(Beginning of Information)

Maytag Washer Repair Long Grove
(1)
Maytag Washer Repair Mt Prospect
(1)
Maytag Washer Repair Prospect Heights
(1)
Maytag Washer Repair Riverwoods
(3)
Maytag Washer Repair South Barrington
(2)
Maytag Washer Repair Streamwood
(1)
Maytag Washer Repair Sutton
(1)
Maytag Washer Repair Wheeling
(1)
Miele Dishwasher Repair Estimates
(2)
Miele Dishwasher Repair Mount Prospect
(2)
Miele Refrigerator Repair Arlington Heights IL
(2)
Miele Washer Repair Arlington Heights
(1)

(End of Information)

Work task: Transcribe the whole listing word for word.

Exercise output:
Maytag Washer Repair Long Grove
(1)
Maytag Washer Repair Mt Prospect
(1)
Maytag Washer Repair Prospect Heights
(1)
Maytag Washer Repair Riverwoods
(3)
Maytag Washer Repair South Barrington
(2)
Maytag Washer Repair Streamwood
(1)
Maytag Washer Repair Sutton
(1)
Maytag Washer Repair Wheeling
(1)
Miele Dishwasher Repair Estimates
(2)
Miele Dishwasher Repair Mount Prospect
(2)
Miele Refrigerator Repair Arlington Heights IL
(2)
Miele Washer Repair Arlington Heights
(1)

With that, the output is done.